Une halte à mille temps : Je contemple l’aiguille osciller devant moi. Elle avance, revient, recommence, avec cette obstination tranquille des choses qui ne savent rien de nos vies.
Longtemps, j’ai imaginé le temps comme une rivière : on y entre, on s’y laisse porter, et l’on croit reconnaître les rives jusqu’au jour où ... Mais le temps n’est peut-être ni une rivière ni une ligne. Il ressemble davantage à un espace que nous traversons, avec ses détours, ses rencontres, ses bifurcations, tout ce qui survient sans avoir été prévu et tout ce que nous faisons de ce qui survient.
Le hasard ouvre parfois une porte sans nous demander notre avis ; la destinée, si elle existe, n’est peut-être que le nom que nous donnons après coup au chemin que nous avons choisi d’emprunter. Entre les deux, il y a notre part la plus fragile et la plus décisive : une main tendue, une parole retenue, une pierre posée à sa place, un regard qui dure une seconde de plus qu’il ne devrait. Rien de cela ne semble peser face aux années qui passent. Les villes changent, les maisons disparaissent, les empires ont depuis longtemps appris qu’ils ne sont pas éternels ; même les visages que nous pensions connaître par cœur finissent par se brouiller dans la mémoire. Nous passons notre temps à vouloir retenir ce qui s’en va, alors que vivre consiste peut-être davantage à construire avec ce qui nous est donné. Chaque instant paraît fugace.

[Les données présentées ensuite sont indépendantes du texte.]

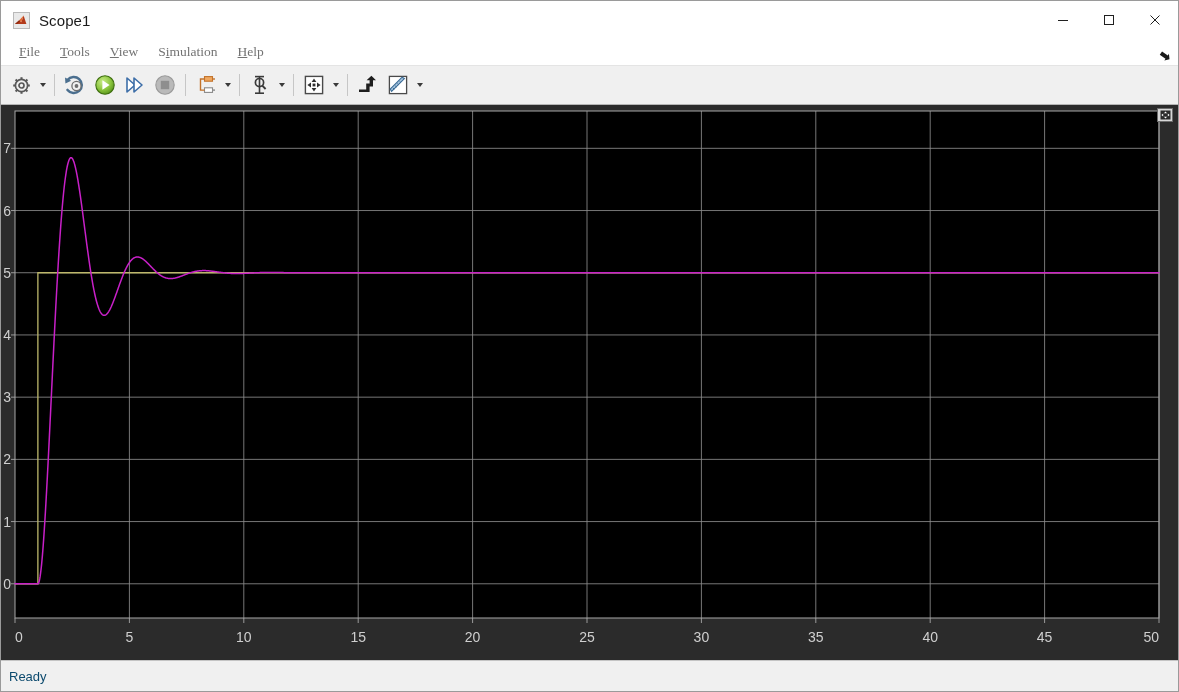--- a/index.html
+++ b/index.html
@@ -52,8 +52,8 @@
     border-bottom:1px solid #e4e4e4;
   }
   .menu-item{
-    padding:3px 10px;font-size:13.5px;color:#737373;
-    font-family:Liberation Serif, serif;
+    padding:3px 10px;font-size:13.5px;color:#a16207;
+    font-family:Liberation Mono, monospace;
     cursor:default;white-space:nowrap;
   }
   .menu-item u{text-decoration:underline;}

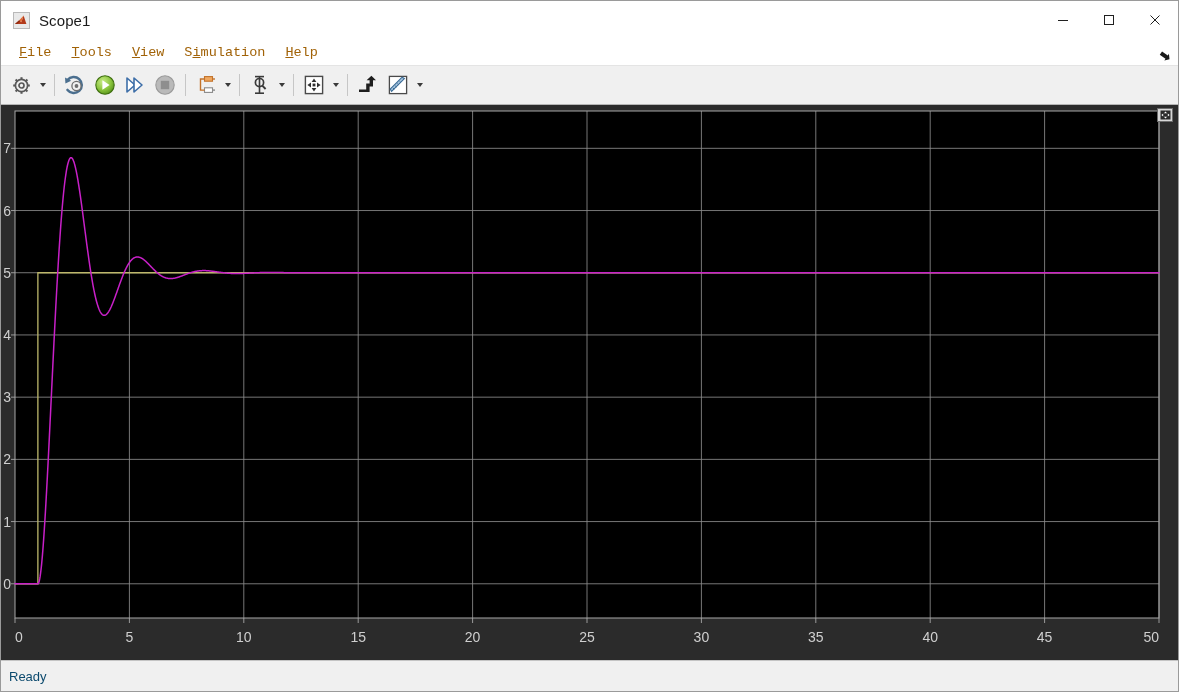--- a/index.html
+++ b/index.html
@@ -116,7 +116,7 @@
     font-size:13px;
     position:relative;
   }
-  .status-ready{padding-left:8px;color:#0c4a6e;}
+  .status-ready{padding-left:8px;color:#000000;}
   .status-right{margin-left:auto;display:flex;height:22px;align-items:stretch;padding-right:4px;}
   .status-cell{
     border:1px solid #b0b0b0;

Je regarde encore l’aiguille. Elle continue son mouvement dérisoire et immense. Elle ne sait rien de nos commencements ni de nos fins. Elle avance seulement, et nous avec elle. Peut-être n’y a-t-il finalement ni hasard ni destinée, mais cette étrange rencontre entre ce qui arrive et ce que nous en faisons. Nous ne possédons pas le temps. Nous lui donnons des formes : une maison, un amour, une amitié, quelques mots, une œuvre imparfaite, une table autour de laquelle on a ri, un chemin parcouru deux fois parce qu’il était plus beau la seconde. Tout cela disparaîtra, peut-être,
Alors je ris. Non parce que le temps serait une illusion, mais parce qu’il nous prend au sérieux alors que nous savons qu’il finira par tout reprendre. Il nous reste pourtant cette liberté étrange : habiter pleinement ce qui ne dure pas. Et si un jour tout devait se défaire, je voudrais croire qu’il resterait cela, non pas une victoire sur le temps, mais quelque chose de plus simple : une présence, quelques traces, des instants qui auront compté parce que nous y étions : Une halte à mille temps.
Le temps, le chemin, la rencontre, ce qui reste et ce qui continue.